An exact copy is needed of the lines in the entries below from the line with "- Add a centred" up to and including the line with "click(550, 190)", and of nothing else. Leave the pictures out.

--- RECORDS SHOWN Enclosed Below ---

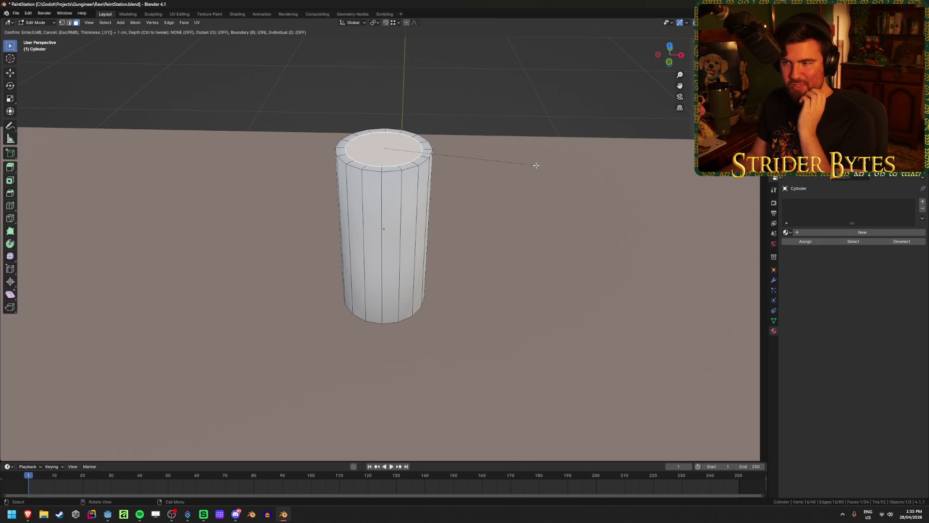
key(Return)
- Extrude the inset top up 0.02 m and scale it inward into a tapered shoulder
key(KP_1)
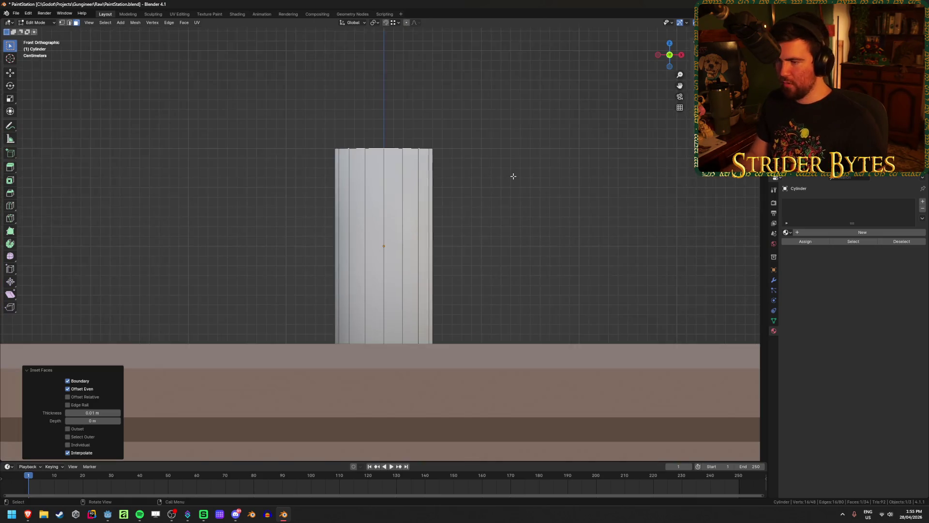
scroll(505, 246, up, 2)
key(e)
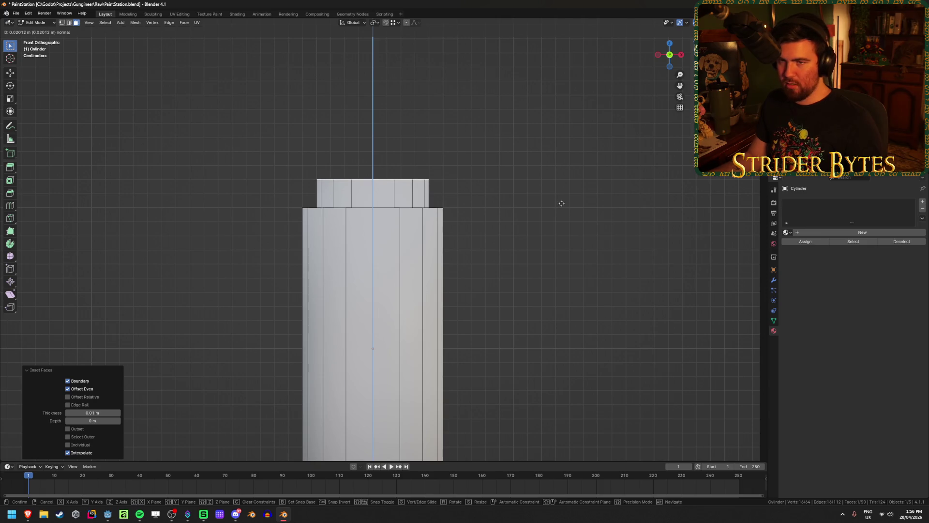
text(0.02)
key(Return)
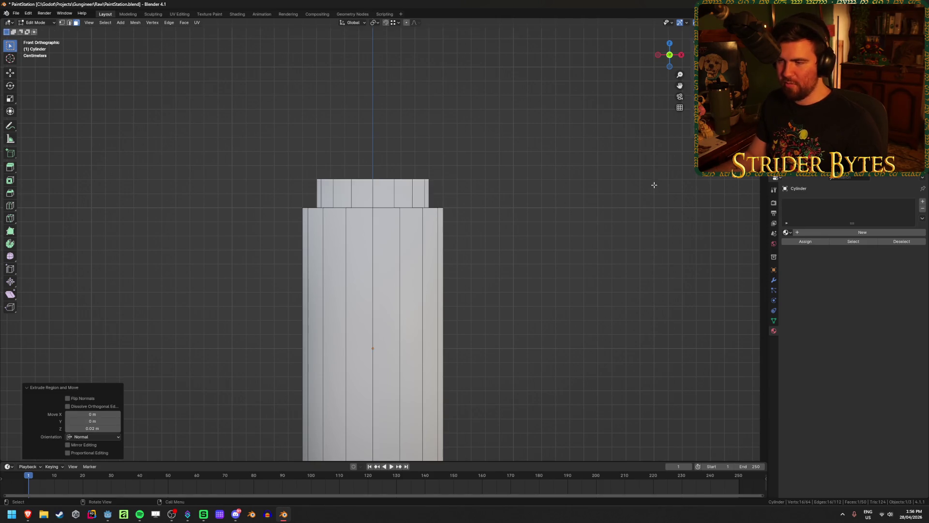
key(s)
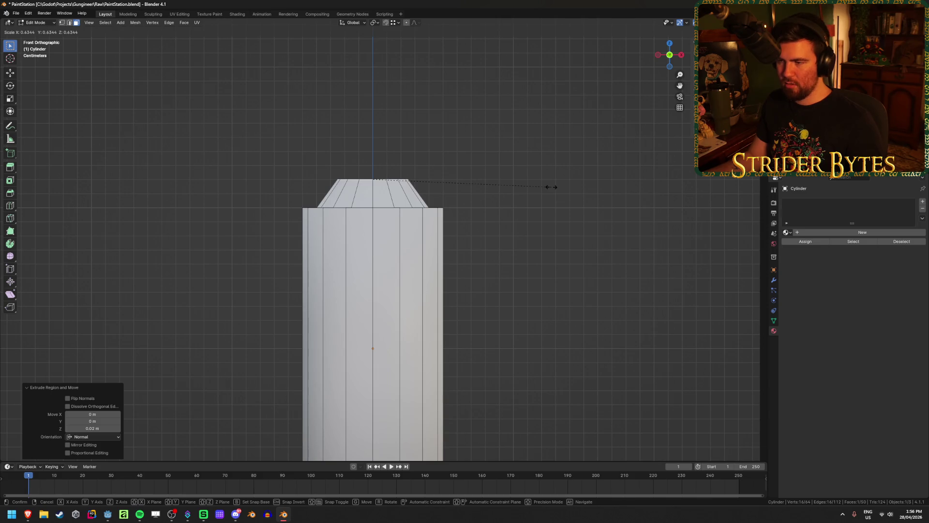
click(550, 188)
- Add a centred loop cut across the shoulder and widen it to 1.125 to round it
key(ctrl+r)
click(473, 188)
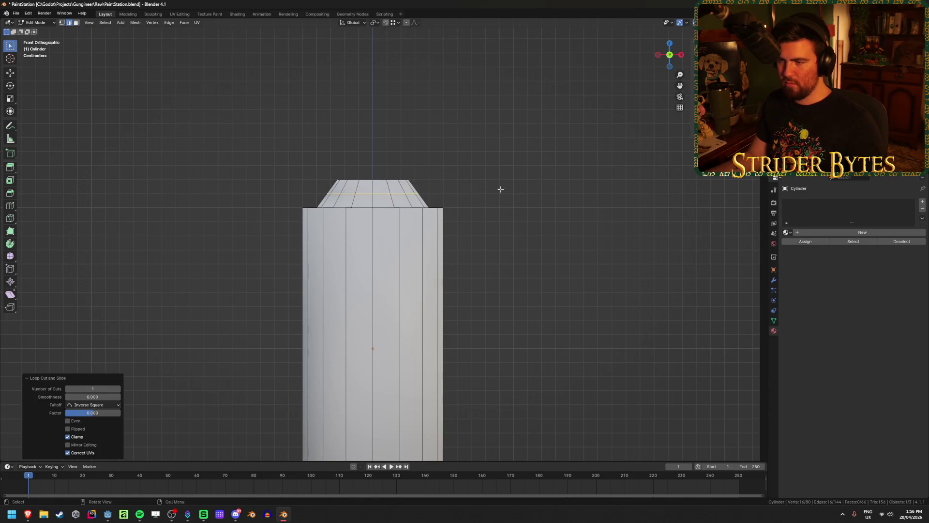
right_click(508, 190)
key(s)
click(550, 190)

--- End of Enclosed RECORDS SHOWN ---
--- RECORDS SHOWN Enclosed Below ---

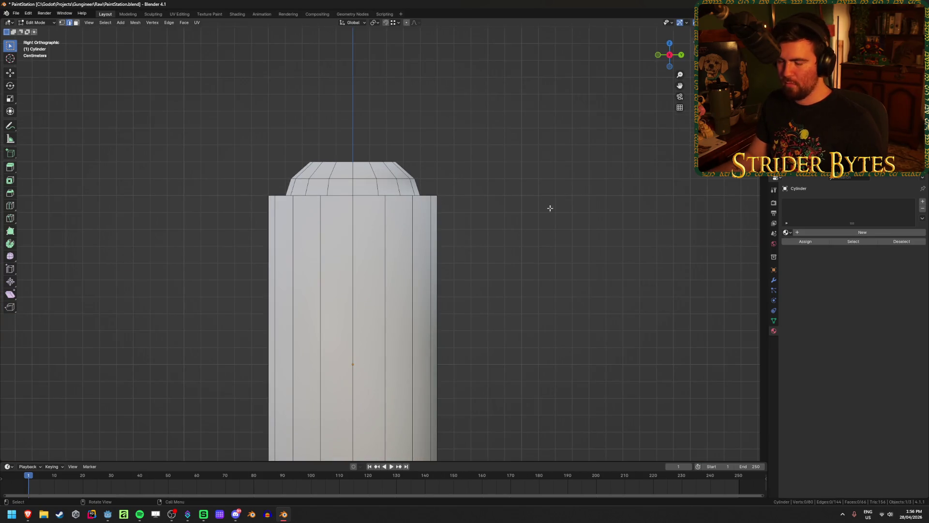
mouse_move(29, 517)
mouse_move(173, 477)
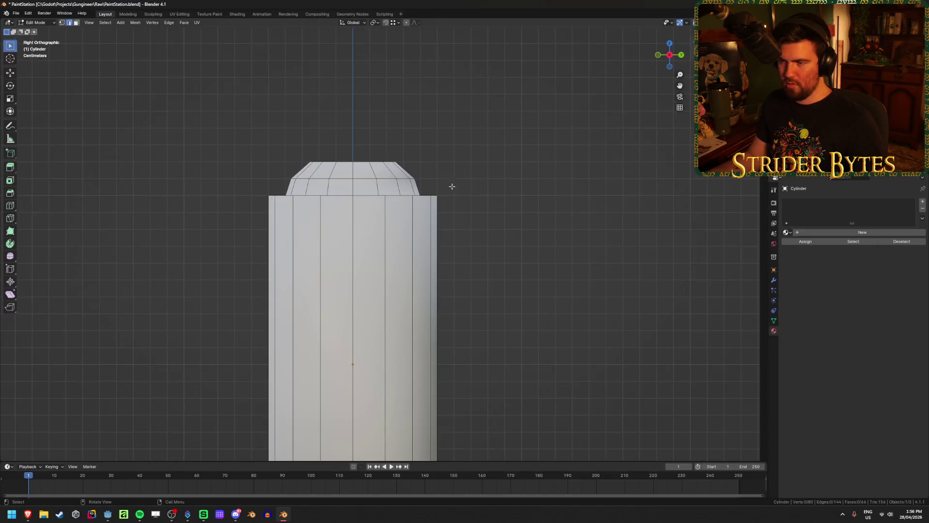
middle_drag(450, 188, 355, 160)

--- End of Enclosed RECORDS SHOWN ---

SOLUTION TO THE EXERCISE ->
- Add a centred loop cut across the shoulder and widen it to 1.125 to round it
key(ctrl+r)
click(473, 188)
right_click(508, 190)
key(s)
click(550, 190)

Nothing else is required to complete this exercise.